Theo me olhou, os olhos refletindo um misto de medo e frustração.

— Já percebi que não vai recuar, não é?

— Não. — confirmei, voltando o olhar para a estrada escura. — Com ou sem a sua ajuda, eu vou descobrir a verdade.

Acordei como quem emerge de um abismo. A luz da manhã atravessava as cortinas com a delicadeza cortante de navalhas douradas, e a dor em minha cabeça pulsava como um tambor distante, insistente, tecendo uma melodia de alerta que não cessava.

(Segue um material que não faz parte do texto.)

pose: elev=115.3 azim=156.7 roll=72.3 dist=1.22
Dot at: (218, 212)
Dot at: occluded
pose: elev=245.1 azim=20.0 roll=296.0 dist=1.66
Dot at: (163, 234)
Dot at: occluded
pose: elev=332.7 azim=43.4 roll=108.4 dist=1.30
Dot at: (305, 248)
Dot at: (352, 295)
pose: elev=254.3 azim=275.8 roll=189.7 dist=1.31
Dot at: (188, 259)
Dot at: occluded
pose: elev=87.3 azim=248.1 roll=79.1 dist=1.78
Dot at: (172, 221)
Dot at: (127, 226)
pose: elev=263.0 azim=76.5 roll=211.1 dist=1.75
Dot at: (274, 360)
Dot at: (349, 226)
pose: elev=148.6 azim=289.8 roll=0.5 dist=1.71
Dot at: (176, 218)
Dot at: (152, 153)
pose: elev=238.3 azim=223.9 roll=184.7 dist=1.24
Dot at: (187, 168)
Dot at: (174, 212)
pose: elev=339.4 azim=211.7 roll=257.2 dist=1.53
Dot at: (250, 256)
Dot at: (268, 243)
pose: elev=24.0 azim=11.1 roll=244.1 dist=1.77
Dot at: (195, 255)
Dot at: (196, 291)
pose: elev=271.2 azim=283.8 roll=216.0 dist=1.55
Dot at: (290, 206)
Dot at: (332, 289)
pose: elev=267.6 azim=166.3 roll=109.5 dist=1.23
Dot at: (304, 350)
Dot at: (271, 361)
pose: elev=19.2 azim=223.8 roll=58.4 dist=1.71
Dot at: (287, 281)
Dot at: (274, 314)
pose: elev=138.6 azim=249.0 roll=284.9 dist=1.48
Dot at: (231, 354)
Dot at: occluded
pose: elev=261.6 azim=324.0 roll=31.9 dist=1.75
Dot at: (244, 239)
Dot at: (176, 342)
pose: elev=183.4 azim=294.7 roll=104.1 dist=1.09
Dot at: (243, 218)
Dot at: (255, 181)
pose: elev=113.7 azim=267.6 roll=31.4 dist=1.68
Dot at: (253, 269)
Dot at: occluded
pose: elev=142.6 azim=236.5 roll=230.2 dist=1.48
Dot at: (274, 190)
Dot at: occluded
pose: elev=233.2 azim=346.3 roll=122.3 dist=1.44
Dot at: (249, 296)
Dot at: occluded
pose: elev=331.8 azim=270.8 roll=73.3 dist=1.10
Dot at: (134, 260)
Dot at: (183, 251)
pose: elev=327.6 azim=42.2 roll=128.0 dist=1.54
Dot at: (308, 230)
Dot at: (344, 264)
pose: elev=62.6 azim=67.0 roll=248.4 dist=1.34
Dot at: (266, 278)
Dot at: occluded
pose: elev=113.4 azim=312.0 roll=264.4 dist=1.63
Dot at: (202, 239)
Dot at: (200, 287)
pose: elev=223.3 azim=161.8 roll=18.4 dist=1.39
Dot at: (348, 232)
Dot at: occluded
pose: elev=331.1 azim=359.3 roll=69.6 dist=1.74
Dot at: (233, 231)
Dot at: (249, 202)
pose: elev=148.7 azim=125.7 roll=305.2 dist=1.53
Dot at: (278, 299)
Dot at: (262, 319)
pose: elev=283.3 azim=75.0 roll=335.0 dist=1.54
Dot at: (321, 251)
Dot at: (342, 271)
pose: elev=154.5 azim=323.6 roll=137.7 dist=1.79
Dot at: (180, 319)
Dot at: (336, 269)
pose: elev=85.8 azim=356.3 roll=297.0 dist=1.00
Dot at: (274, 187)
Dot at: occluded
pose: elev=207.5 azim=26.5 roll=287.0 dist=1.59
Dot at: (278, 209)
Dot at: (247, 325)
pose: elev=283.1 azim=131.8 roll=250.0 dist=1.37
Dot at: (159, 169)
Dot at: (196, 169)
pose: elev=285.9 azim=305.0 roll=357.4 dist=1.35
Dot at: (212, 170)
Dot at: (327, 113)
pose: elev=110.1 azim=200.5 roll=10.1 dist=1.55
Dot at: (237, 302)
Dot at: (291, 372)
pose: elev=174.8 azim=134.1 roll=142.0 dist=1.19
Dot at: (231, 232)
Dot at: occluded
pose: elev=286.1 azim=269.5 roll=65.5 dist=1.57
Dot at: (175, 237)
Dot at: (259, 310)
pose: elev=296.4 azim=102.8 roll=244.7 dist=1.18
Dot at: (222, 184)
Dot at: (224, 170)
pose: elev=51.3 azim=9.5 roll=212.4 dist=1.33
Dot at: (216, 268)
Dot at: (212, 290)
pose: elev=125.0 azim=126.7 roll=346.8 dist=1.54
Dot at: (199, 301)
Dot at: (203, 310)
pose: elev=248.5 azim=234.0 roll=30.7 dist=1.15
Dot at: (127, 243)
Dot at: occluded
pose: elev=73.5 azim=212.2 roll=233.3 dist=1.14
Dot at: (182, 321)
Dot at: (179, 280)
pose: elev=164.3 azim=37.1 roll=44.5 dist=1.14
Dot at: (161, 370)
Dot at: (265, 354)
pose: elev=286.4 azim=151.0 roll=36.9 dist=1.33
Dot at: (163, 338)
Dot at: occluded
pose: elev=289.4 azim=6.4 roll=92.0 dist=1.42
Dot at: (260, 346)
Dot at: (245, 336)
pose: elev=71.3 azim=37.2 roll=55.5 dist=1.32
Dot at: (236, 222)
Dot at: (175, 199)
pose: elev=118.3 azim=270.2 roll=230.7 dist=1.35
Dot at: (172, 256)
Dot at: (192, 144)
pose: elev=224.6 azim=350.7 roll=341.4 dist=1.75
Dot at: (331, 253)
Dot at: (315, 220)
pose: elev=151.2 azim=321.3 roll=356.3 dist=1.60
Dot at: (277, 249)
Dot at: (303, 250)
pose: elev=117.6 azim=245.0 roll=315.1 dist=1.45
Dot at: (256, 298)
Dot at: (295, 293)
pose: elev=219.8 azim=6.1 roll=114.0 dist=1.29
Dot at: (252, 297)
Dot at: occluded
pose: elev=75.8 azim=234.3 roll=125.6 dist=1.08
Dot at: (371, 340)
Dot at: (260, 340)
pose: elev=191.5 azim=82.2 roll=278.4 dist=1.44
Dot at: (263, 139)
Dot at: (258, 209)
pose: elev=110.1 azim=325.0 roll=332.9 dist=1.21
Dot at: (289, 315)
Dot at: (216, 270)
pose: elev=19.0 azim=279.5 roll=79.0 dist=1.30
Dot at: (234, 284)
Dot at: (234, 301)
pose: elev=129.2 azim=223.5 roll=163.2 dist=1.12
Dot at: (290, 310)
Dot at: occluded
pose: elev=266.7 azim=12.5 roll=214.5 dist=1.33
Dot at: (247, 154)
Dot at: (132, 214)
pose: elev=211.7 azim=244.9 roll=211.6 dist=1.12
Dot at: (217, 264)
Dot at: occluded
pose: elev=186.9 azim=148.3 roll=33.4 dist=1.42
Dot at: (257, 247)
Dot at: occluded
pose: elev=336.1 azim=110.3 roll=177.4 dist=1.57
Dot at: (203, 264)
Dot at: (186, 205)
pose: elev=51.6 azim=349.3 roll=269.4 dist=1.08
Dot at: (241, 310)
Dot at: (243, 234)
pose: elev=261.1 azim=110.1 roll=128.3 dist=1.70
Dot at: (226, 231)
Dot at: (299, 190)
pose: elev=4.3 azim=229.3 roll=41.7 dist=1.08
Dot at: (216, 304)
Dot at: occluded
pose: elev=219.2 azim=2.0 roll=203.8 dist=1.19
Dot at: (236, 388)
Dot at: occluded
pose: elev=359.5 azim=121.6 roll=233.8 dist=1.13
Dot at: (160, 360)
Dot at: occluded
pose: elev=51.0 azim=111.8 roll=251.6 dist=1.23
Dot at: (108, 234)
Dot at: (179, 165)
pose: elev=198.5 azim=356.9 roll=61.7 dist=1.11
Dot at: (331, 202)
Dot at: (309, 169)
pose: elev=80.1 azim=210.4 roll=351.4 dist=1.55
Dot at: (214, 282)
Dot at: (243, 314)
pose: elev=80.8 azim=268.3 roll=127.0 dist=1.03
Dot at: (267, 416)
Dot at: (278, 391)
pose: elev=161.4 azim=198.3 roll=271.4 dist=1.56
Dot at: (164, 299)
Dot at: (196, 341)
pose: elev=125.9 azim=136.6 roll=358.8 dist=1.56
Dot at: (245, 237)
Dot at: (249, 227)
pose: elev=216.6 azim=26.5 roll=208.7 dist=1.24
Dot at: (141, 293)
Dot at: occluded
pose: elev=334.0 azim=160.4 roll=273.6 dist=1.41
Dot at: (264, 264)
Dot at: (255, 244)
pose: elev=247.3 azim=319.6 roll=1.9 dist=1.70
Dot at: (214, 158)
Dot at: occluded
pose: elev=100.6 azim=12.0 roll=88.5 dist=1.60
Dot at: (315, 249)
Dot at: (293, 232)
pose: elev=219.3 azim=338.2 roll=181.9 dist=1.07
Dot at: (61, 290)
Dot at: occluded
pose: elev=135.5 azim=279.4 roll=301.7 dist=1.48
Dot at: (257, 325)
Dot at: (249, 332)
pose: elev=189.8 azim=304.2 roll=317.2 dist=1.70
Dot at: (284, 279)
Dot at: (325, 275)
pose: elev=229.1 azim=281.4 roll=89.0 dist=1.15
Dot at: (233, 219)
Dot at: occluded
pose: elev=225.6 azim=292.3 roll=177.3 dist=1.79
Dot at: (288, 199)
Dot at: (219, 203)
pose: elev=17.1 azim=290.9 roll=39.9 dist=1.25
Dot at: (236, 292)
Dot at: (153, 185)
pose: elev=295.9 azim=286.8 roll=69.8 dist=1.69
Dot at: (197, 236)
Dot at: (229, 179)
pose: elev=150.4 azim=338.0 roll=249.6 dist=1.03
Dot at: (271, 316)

Levantei-me com esforço e caminhei até o banheiro. A água fria tocou meu rosto como se quisesse me acordar para algo mais profundo que o próprio dia. Quando me ergui, o reflexo no espelho não me pareceu estranho — mas também não me pareceu meu. Havia algo nos olhos. Um cansaço que não era físico. Uma urgência que não sabia nomear.

Foi então que o vi. O copo d’água e o comprimido — o maldito comprimido que deveria ter tomado na noite anterior.

— Merda... — murmurei, quase sem som.

Estendi a mão com a mesma naturalidade de sempre. Mas antes que meus dedos o levassem à boca, uma voz cortou o ar como uma lâmina invisível.

“Não tome o remédio.”

Firme. Baixa. Masculina.

Meu coração vacilou. O comprimido tremeu entre meus dedos. Aquela voz… era absurda e, ao mesmo tempo, íntima. Não sei explicar. Era como ouvir uma lembrança antiga ecoando de um sonho que nunca tive.

Olhei para o espelho, encarando a mim mesma. Ou algo além disso. Havia uma presença ali. Um peso nas entrelinhas do meu reflexo.

“Não tome.” Repetiu, não com palavras — mas com certeza.

Obedeci.

Joguei o comprimido no vaso sanitário e dei descarga como quem se desfaz de um segredo. Talvez estivesse cometendo um erro. Mas... e se não fosse? E se esse pequeno gesto fosse a chave para algo maior?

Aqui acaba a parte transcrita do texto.